Le Pierrot Lunaire de Schoenberg est souvent considéré comme son œuvre la plus emblématique, et elle fut en tout cas celle qui eut le plus de retentissement et de succès aussi bien au niveau du public que de ses confrères (Ravel, Stravinsky, Milhaud…).
Elle était apparemment en rupture totale avec la musique connue jusqu’alors. Pourtant l’éloignement de Schoenberg avec l’univers tonal était déjà consommé depuis quelques temps. Le fameux « Sprechgesang », le parlé-chanté, était déjà esquissé, mais ici, il était autant le fruit d’une esthétique berlinoise à la mode, que d’une commande alimentaire. Le Pierrot Lunaire date de 1912, voilà maintenant 100 ans.
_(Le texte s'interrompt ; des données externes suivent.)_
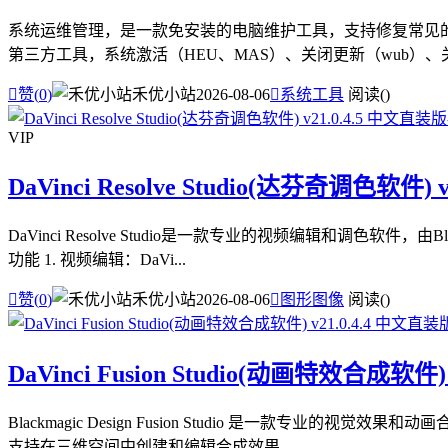
系统运维管理，是一款免安装的电脑维护工具，支持修复常见的电
第三方工具，系统激活（HEU、MAS）、关闭更新（wub）、关闭

赞(
0
)
禾优小站
2026-08-06

系统工具
阅读(
)
VIP
DaVinci Resolve Studio(达芬奇调色软件) 
DaVinci Resolve Studio是一款专业的视频编辑和调
功能 1. 视频编辑：DaVi...

赞(
0
)
禾优小站
2026-08-06

图形图像
阅读(
)
DaVinci Fusion Studio(动画特效合成软件)
Blackmagic Design Fusion Studio 是一
支持在三维空间中创建和编辑合成效果，...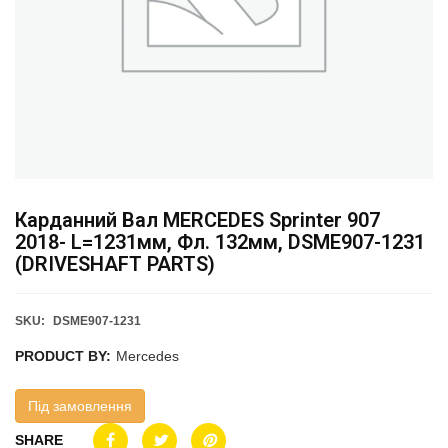
Карданний Вал MERCEDES Sprinter 907
2018- L=1231мм, Фл. 132мм, DSME907-1231
(DRIVESHAFT PARTS)
SKU:
DSME907-1231
PRODUCT BY:
Mercedes
Під замовлення
SHARE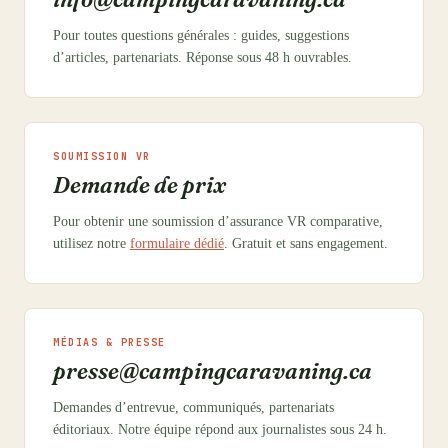
Pour toutes questions générales : guides, suggestions
d’articles, partenariats. Réponse sous 48 h ouvrables.
SOUMISSION VR
Demande de prix
Pour obtenir une soumission d’assurance VR comparative,
utilisez notre
formulaire dédié
. Gratuit et sans engagement.
MÉDIAS & PRESSE
presse@campingcaravaning.ca
Demandes d’entrevue, communiqués, partenariats
éditoriaux. Notre équipe répond aux journalistes sous 24 h.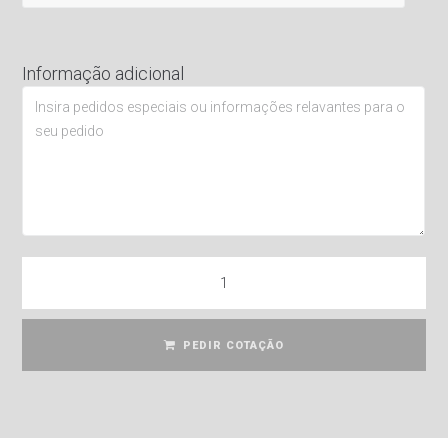
Informação adicional
PEDIR COTAÇÃO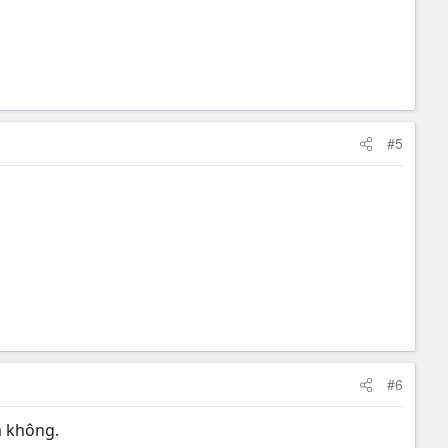
#5
#6
a không.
Sous le choc initial que procure l’audition de l’oeuvre, il y a un fond de tradition caché. Schoenberg utilise des formes dites archaïques. L’impact émotionnel du Pierrot Lunaire demeure dans son mélange de théâtre et de sons inouïs, tant l’orchestration est géniale et le climat étrange et singulier. Très en avance sur son temps, préfiguration du Berlin à venir, le Pierrot Lunaire est déjà partie prenante des années sauvages de 1920 à 1930. Il mêle le spectacle, la musique nouvelle, la dérision, le tragique. Au cœur de révolutions picturales en marche (cubisme, expressionnisme…), cette partition est toute entière couleurs et émotions.
Schoenberg, berlinois d’adoption en cette époque (1911-1915), apporte sa pierre au trouble univers berlinois, entre cabaret et sentiment de fin du monde.